And striking that balance isn’t exclusive to the retail industry, the report adds, pointing to auto manufacturers like Toyota, Nissan and Honda which each offer higher end, luxury models through their Lexus, Infiniti and Acura brands, along with lower priced options through their flagship, namesake brands.
Higher end luxury retailers like Gilt Groupe and Haute Look (through Nordstrom) are making their brands accessible to a wider audience through e-commerce and via mobile apps. And the response from millennials has been strong.
The report says millennials ages 18-34 spend more than 50 hours a month using smartphones to search the web and use mobile apps.
The luxury consumer market today is made up of about 33% of U.S. households, the report says.
Within that group, there is the “established luxury” consumer segment. Those are the traditional affluent luxury buyers who value high quality, are older, live in affluent communities and don’t feel the need to show off by purchasing luxury goods. They shop at stores like Brooks Brother and Pottery Barn.

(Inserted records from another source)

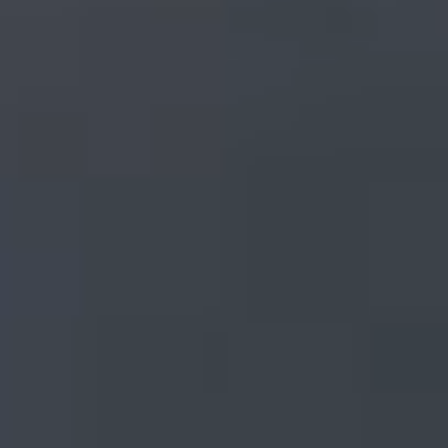
Indus Valley Partners keeps the world’s most sophisticated
investment managers one step ahead of the future with
improved efficiency, insight and performance.
LEARN MORE
Talk to an IVP Expert
Schedule a call with an IVP expert. Our
knowledge doesn’t just skim the surface, it
runs deep, enabling us to help you leverage
technology to the fullest for even the most
specialized investment strategies.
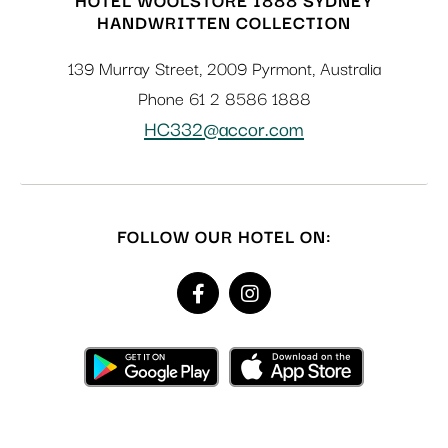
HANDWRITTEN COLLECTION
139 Murray Street
,
2009
Pyrmont
,
Australia
Phone
61 2 8586 1888
HC332@accor.com
FOLLOW OUR HOTEL ON:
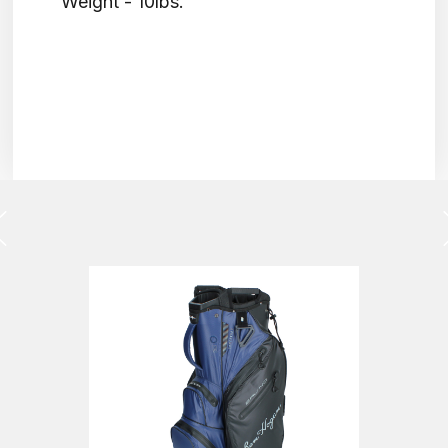
Weight - 10lbs.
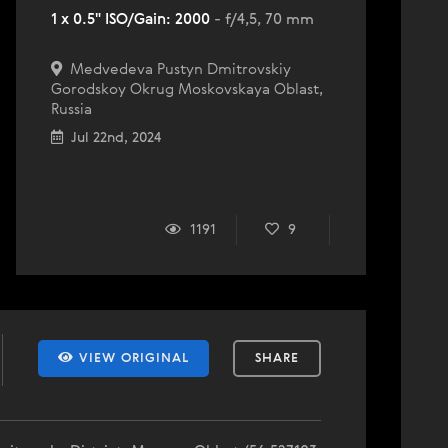
1 x 0.5" ISO/Gain: 2000
- f/4,5, 70 mm
Medvedeva Pustyn Dmitrovskiy
Gorodskoy Okrug Moskovskaya Oblast,
Russia
Jul 22nd, 2024
1191
9
VIEW ORIGINAL
SHARE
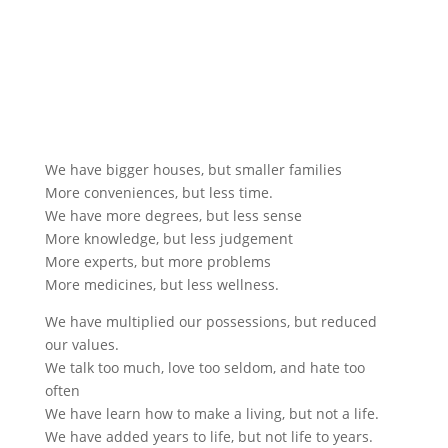
We have bigger houses, but smaller families
More conveniences, but less time.
We have more degrees, but less sense
More knowledge, but less judgement
More experts, but more problems
More medicines, but less wellness.
We have multiplied our possessions, but reduced
our values.
We talk too much, love too seldom, and hate too
often
We have learn how to make a living, but not a life.
We have added years to life, but not life to years.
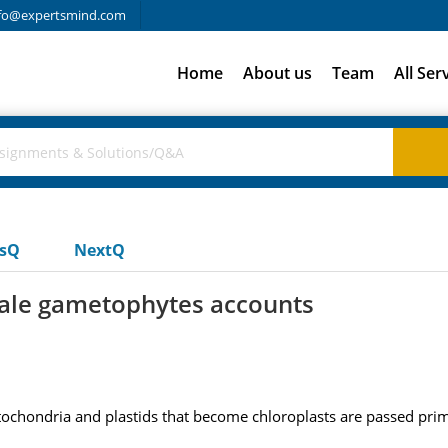
fo@expertsmind.com
Home
About us
Team
All Ser
usQ
NextQ
male gametophytes accounts
chondria and plastids that become chloroplasts are passed prima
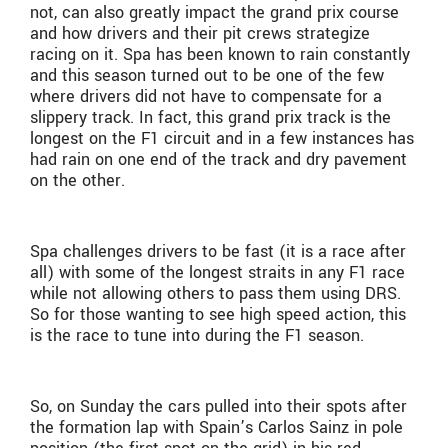
not, can also greatly impact the grand prix course
and how drivers and their pit crews strategize
racing on it. Spa has been known to rain constantly
and this season turned out to be one of the few
where drivers did not have to compensate for a
slippery track. In fact, this grand prix track is the
longest on the F1 circuit and in a few instances has
had rain on one end of the track and dry pavement
on the other.
Spa challenges drivers to be fast (it is a race after
all) with some of the longest straits in any F1 race
while not allowing others to pass them using DRS.
So for those wanting to see high speed action, this
is the race to tune into during the F1 season.
So, on Sunday the cars pulled into their spots after
the formation lap with Spain’s Carlos Sainz in pole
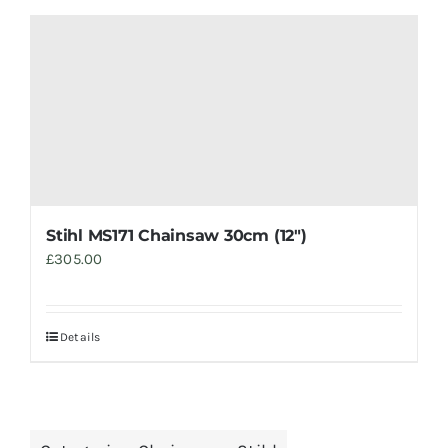
Stihl MS171 Chainsaw 30cm (12″)
£
305.00
Details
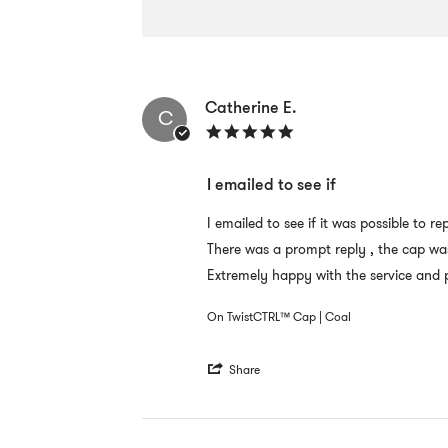
Popup
content
Catherine E.
starts
C
5.0
star
rating
I emailed to see if
Review
review
I emailed to see if it was possible to
by
stating
There was a prompt reply , the cap wa
Catherine
I
E.
emailed
Extremely happy with the service and p
on
to
12
see
On TwistCTRL™ Cap | Coal
Sep
if
2022
'
Share
Share
Review
by
Catherine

There’s also the “new luxury” consumer segment that is made up of young urbanites who value quality and craftsmanship, but also view luxury items as status symbols and image makers. Many of these consumers see luxury items as a way to make a statement about their success on social media.
These new luxury consumers are most likely to live in tech-hubs like San Jose and San Francisco, and they are likely to shop at upscale retailers like Bloomingdale’s, Crate & Barrel and Anthropologie.
There’s also the “Keeping Up with the Jones” segment that uses luxury items as a way to signal their success within their communities. This group doesn’t really value quality in luxury items. Rather, luxury goods serve as a way to impress others and gain stature. These consumers can be found in Los Angeles, Portland, Ore., and Salt Lake City. They are frequent shoppers at Banana Republic, Macy’s and The Gap.
There is another consumer segment called the “aspirationals.” They place a value on luxury items but have not traditionally made purchases. These are the consumers who take advantage of lower-priced offerings where luxury brand partnerships with mass retailers give them access to some brands.
Younger aspirationals tend to live in college towns and shop at retailers like Old Navy, Express and Burlington Coat Factory. Older aspirationals tend to live in Florida.
There’s also a non-luxury buying segment of consumers that makes up about 26% of the total population.
In a nutshell, here is a little profile of each of the five luxury buying consumer segments.
New Luxury Consumers
• Value image, status, quality, buy luxury
• Ages 25-44, wealthy urbanites
• Like to broadcast a lifestyle that impresses others
• Willing to pay more for high quality products
• Spent $500 in last year on athletic shoes, cosmetics/perfume, men’s and women’s clothing
Established Luxury Consumers
• Value quality, buy luxury
• Age 45 and over, wealthy suburban homeowners
• Willing to pay more for high quality product
• Prefer subtle status cues and timeless classic goods over trends
• Spent $500 in last year on fine jewelry, men’s and women’s business clothing, cosmetics/perfume, sports equipment
Keeping Up With The Jones
• Value image and status, buy luxury
• Under age 55, upscale suburban families
• Strive to achieve a high social status
• Like to live a lifestyle that impresses others
• Spent $500 in last year on athletic shoes, cosmetics/perfume, kids’ clothing, women’s shoes
Younger Aspirationals
• Value luxury, doesn’t buy luxury
• Under age 55, midscale suburban families
• Influenced by celebrity endorsements
• Would pay more for products consistent with the image they want
• Follow trends, wear designer brands to impress others
• Spent $500 in last year on athletic shoes, kids’ clothing
Older Aspirationals
• Value luxury, doesn’t buy luxury
• Age 55 plus, midscale rural couples
• Brand name is best indication of quality to them
• Price Conscious, economy has a direct impact on spending habits
• Spent less than $500 in last year on apparel, shoes and sports equipment
The report says developing a focused consumer engagement strategy for both core and aspirational luxury consumers is crucial for brands looking to tap into that market.
A successful consumer engagement strategy should include:
• Understanding the values, motivations and product preferences of consumers with affinity for luxury brands. Brands need to figure out which consumers lead and influence the luxury market and which consumers follow.
• Finding these consumers where they live and reaching them through the media they consume
• Activating consumers with messaging that will resonate and form an emotional connection and engagement to the luxury brands.